Required action |
Go to the line below containing "left shoulder: (1359, 1231)" and print exactly from there through the line containing "left shoulder: (763, 471)", both included. Print nothing else.

Data for this task |

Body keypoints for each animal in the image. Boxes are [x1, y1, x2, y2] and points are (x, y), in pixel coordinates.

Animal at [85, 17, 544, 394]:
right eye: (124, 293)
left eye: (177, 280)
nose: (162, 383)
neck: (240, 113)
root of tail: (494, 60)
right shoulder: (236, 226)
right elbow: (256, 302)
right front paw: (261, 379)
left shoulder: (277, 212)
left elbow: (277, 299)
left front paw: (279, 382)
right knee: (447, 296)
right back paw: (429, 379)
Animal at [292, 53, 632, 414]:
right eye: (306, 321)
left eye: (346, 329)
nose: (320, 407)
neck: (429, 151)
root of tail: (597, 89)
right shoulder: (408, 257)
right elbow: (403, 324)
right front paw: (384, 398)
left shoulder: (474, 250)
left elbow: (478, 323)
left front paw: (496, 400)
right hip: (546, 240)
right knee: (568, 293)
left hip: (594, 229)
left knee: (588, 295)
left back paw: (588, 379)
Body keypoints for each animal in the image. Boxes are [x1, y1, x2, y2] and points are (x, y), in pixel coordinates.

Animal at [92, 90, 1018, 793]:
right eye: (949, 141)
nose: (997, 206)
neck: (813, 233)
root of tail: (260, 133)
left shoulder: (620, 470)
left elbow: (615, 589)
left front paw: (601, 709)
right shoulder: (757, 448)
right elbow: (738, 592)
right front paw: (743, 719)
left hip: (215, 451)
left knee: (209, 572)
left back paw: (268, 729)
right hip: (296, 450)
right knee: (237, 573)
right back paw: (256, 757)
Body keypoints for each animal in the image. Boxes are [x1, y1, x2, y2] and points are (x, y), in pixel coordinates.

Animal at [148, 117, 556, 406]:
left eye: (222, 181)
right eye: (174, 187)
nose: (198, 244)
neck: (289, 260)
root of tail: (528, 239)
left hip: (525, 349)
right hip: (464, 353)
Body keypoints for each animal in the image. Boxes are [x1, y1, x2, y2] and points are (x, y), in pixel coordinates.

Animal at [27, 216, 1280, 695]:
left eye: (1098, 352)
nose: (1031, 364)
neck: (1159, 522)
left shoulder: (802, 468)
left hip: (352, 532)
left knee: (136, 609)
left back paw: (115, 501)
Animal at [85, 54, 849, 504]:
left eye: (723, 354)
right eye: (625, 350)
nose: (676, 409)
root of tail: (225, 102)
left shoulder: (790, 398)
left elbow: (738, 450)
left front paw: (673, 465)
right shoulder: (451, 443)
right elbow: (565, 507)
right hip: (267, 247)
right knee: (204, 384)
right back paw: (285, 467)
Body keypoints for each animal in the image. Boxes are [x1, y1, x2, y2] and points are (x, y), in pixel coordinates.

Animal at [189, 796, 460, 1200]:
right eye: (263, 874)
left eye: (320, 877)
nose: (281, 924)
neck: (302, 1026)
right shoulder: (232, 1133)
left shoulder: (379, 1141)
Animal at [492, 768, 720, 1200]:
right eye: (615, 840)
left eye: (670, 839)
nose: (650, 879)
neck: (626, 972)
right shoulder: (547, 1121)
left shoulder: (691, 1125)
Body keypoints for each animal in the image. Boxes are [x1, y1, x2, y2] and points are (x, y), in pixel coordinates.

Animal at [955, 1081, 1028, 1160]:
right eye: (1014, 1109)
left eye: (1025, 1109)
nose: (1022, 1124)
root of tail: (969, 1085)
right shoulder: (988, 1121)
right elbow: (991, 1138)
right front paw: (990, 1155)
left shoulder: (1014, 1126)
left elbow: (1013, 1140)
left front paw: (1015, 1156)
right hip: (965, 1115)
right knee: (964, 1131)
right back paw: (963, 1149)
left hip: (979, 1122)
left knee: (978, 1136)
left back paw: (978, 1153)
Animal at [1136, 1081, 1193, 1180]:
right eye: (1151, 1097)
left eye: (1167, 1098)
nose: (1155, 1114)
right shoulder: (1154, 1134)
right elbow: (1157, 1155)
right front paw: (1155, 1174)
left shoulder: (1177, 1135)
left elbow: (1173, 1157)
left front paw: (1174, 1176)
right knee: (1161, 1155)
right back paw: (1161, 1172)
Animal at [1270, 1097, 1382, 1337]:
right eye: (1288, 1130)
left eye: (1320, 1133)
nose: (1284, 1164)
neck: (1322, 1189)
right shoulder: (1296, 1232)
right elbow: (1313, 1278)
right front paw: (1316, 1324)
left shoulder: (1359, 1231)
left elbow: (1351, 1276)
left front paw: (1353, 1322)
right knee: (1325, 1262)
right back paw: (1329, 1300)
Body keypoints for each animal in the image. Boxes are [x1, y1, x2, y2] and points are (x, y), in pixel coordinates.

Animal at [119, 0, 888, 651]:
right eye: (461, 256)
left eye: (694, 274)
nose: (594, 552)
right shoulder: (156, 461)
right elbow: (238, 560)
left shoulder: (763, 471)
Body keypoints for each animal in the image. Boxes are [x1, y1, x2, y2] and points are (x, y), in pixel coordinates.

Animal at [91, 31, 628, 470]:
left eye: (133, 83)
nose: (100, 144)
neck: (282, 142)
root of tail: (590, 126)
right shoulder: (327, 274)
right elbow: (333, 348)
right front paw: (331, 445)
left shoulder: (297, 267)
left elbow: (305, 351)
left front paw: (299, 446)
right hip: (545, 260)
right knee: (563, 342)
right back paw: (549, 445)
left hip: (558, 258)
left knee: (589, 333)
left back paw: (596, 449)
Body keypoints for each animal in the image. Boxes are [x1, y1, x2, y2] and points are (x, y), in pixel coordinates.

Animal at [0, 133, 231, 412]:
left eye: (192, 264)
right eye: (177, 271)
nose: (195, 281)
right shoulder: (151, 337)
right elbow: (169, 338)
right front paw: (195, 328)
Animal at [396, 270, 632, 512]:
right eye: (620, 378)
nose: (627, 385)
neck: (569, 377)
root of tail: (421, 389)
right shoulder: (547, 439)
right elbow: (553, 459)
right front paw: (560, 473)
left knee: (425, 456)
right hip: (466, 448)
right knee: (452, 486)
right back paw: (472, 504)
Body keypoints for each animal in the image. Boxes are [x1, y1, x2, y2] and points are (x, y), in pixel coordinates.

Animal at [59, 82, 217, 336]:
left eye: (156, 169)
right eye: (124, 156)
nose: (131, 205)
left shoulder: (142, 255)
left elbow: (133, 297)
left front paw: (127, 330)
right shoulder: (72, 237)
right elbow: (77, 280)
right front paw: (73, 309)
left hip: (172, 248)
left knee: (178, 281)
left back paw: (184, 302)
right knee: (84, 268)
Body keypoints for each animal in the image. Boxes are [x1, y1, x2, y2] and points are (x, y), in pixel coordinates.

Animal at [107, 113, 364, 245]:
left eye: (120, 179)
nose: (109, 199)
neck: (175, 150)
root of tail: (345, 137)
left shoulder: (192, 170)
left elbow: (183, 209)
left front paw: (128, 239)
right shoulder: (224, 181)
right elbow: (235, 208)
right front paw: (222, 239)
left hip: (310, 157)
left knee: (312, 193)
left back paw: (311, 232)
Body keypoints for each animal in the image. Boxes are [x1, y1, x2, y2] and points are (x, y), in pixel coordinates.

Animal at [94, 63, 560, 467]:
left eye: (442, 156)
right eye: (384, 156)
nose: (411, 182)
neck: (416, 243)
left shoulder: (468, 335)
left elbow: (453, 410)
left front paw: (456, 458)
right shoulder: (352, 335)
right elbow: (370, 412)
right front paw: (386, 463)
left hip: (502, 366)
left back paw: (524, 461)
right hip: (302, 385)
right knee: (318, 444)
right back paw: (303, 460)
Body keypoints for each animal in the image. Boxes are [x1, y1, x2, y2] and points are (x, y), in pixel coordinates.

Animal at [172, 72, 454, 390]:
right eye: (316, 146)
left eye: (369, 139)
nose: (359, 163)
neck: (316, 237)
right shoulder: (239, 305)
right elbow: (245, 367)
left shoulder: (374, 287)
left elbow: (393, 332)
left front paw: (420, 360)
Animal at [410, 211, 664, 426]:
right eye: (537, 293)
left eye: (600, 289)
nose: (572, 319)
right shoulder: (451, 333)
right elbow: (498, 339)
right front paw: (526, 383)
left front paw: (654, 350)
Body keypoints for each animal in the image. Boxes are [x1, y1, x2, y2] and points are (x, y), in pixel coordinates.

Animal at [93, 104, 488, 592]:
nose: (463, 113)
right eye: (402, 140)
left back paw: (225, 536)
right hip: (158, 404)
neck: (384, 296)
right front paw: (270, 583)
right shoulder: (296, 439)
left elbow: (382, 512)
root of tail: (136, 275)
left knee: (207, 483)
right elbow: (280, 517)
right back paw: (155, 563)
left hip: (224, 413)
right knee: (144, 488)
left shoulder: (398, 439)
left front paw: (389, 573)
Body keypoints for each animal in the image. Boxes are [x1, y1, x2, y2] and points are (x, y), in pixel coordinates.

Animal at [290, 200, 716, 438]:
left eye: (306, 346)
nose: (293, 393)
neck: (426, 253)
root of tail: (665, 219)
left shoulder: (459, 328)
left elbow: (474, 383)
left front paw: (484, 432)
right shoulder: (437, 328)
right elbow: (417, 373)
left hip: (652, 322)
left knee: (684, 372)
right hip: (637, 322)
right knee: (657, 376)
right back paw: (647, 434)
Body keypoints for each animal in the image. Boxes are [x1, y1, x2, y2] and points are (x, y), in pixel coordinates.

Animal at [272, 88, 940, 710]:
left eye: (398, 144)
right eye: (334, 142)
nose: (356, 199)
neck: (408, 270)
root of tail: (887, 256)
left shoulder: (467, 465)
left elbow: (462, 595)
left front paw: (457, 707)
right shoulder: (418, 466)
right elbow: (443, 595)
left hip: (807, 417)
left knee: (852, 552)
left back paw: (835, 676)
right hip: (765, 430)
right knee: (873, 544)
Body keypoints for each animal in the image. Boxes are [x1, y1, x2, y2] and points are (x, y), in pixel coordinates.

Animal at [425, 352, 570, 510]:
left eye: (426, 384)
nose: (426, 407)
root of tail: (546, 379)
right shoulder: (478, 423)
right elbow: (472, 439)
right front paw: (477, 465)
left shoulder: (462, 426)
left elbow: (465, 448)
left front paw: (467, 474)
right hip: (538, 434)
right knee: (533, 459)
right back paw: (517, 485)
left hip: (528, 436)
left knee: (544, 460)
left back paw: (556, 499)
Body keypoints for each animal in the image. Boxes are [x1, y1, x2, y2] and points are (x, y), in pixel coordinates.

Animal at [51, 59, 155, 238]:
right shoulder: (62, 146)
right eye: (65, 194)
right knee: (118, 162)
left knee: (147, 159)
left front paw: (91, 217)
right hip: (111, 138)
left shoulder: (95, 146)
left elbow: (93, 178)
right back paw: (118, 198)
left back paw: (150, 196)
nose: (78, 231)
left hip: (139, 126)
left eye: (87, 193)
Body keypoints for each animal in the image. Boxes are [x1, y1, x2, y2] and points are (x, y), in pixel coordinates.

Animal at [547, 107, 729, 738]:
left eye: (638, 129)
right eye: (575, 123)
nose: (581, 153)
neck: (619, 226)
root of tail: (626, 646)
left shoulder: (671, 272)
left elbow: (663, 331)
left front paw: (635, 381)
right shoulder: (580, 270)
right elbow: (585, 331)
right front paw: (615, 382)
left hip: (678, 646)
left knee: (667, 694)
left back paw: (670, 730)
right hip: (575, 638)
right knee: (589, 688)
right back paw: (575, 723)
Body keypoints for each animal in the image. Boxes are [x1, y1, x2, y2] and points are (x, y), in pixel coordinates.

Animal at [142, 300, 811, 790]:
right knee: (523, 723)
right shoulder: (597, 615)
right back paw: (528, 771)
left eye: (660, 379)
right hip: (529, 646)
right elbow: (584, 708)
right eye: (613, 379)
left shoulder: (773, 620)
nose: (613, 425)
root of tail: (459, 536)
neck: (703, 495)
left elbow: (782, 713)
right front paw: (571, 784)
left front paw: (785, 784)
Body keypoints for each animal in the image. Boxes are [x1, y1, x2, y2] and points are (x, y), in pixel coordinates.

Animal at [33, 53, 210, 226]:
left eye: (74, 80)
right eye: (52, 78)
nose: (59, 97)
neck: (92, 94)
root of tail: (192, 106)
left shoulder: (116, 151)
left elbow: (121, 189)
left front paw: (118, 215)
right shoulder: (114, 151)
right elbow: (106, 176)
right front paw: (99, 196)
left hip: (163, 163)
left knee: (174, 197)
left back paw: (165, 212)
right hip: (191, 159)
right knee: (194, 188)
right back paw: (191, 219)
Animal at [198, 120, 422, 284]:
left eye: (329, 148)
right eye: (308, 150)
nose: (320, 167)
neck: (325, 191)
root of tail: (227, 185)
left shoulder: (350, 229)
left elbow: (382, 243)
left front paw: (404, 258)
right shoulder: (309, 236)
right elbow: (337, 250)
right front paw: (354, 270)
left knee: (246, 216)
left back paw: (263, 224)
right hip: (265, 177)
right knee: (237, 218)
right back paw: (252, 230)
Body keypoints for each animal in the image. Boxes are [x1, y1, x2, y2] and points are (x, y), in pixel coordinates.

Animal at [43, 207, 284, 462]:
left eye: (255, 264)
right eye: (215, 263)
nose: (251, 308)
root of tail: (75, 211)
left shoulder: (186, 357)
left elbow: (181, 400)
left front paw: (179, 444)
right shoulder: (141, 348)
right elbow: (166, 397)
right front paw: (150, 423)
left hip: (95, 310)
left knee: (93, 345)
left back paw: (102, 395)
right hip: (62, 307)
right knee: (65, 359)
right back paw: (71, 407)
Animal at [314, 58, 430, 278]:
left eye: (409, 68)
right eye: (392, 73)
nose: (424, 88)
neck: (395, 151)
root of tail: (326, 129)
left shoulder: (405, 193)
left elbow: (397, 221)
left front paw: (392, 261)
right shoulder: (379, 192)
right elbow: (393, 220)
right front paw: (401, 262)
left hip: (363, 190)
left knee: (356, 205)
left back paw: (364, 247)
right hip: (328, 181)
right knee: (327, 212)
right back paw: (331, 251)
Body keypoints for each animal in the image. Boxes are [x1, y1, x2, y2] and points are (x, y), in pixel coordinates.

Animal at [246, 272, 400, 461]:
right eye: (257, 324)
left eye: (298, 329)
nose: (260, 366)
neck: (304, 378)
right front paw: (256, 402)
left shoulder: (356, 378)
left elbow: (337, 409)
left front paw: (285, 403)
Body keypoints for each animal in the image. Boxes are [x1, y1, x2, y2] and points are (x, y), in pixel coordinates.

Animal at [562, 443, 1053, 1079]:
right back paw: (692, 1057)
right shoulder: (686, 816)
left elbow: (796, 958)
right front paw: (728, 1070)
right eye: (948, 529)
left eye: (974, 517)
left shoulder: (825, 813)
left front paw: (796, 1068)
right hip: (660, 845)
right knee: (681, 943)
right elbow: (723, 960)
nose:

Output of the task |
left shoulder: (1359, 1231)
left elbow: (1351, 1276)
left front paw: (1353, 1322)
right knee: (1325, 1262)
right back paw: (1329, 1300)
Body keypoints for each animal in the image. Boxes are [x1, y1, x2, y2] and points are (x, y), in pixel coordinates.

Animal at [119, 0, 888, 651]:
right eye: (461, 256)
left eye: (694, 274)
nose: (594, 552)
right shoulder: (156, 461)
right elbow: (238, 560)
left shoulder: (763, 471)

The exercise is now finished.